Some locals said fighting on Saturday broke out when government fighters opened fire on extremist positions.

On Friday, government forces encountered fierce resistance as they tried unsuccessfully to drive the Islamist insurgents from the capital.

With President Sharif Sheikh Ahmed holed up in his compound with a handful of supporters and under African Union peacekeepers' protection, his embattled forces attacked insurgents in three positions they had lost in two weeks of fighting that have now killed close to 150 people.

Aid agencies said as of Friday afternoon the two weeks of fighting had displaced 49 000 people.

The Somali capital has been ravaged by 18 years of almost uninterrupted civil conflict and emptied of hundreds of thousands of residents by the violent fighting that followed Ethiopia's 2006 invasion.

The Shebab and Hezb al-Islamiya fighters are the main insurgent groups trying to topple Sharif's internationally recognised transitional government.

The rebels launched a fresh round of attacks on 7 May and said they had received the support of foreign fighters.
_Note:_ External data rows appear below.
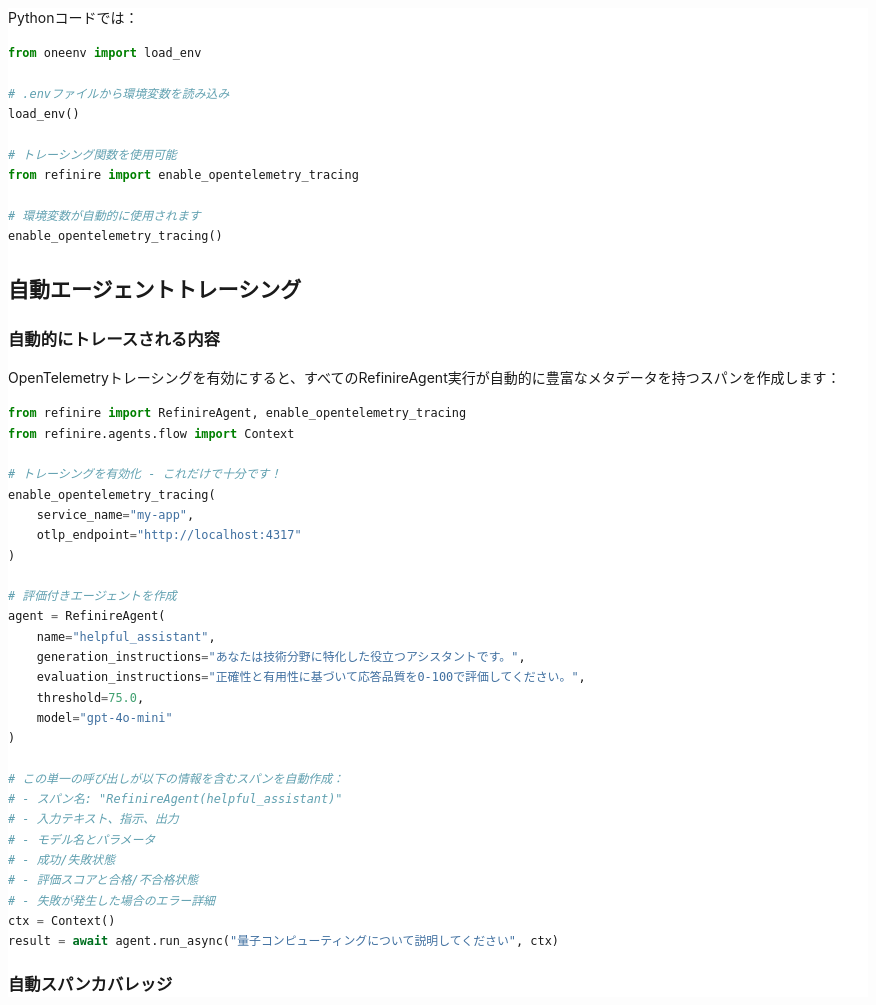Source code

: 
Pythonコードでは：

```python
from oneenv import load_env

# .envファイルから環境変数を読み込み
load_env()

# トレーシング関数を使用可能
from refinire import enable_opentelemetry_tracing

# 環境変数が自動的に使用されます
enable_opentelemetry_tracing()
```

## 自動エージェントトレーシング

### 自動的にトレースされる内容

OpenTelemetryトレーシングを有効にすると、すべてのRefinireAgent実行が自動的に豊富なメタデータを持つスパンを作成します：

```python
from refinire import RefinireAgent, enable_opentelemetry_tracing
from refinire.agents.flow import Context

# トレーシングを有効化 - これだけで十分です！
enable_opentelemetry_tracing(
    service_name="my-app",
    otlp_endpoint="http://localhost:4317"
)

# 評価付きエージェントを作成
agent = RefinireAgent(
    name="helpful_assistant",
    generation_instructions="あなたは技術分野に特化した役立つアシスタントです。",
    evaluation_instructions="正確性と有用性に基づいて応答品質を0-100で評価してください。",
    threshold=75.0,
    model="gpt-4o-mini"
)

# この単一の呼び出しが以下の情報を含むスパンを自動作成：
# - スパン名: "RefinireAgent(helpful_assistant)"
# - 入力テキスト、指示、出力
# - モデル名とパラメータ
# - 成功/失敗状態
# - 評価スコアと合格/不合格状態
# - 失敗が発生した場合のエラー詳細
ctx = Context()
result = await agent.run_async("量子コンピューティングについて説明してください", ctx)
```

### 自動スパンカバレッジ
Eritrea is accused of supporting the insurgents and of playing a role in the latest offensive aimed at helping radical Islamist leader Sheikh Hassan Dahir Aweys remove his former ally Sharif from power.

The six-nation east African Inter-Governmental Authority on Development (IGAD) called on Wednesday on the United Nations to impose sanctions on Asmara — a position backed on Friday by the pan-continental African Union.

Eritrea hit back on Saturday and said IGAD was responsible for the mess in Somalia.

"This is an irresponsible resolution by an inept organisation which bears primary responsibility for the current mayhem and crisis in Somalia," the Eritrean foreign affairs ministry said in a statement.

Somalia has not had a central government since the ouster of president Mohamed Siad Barre in 1991 which set off an interminable and bloody cycle of clashes between rival factions.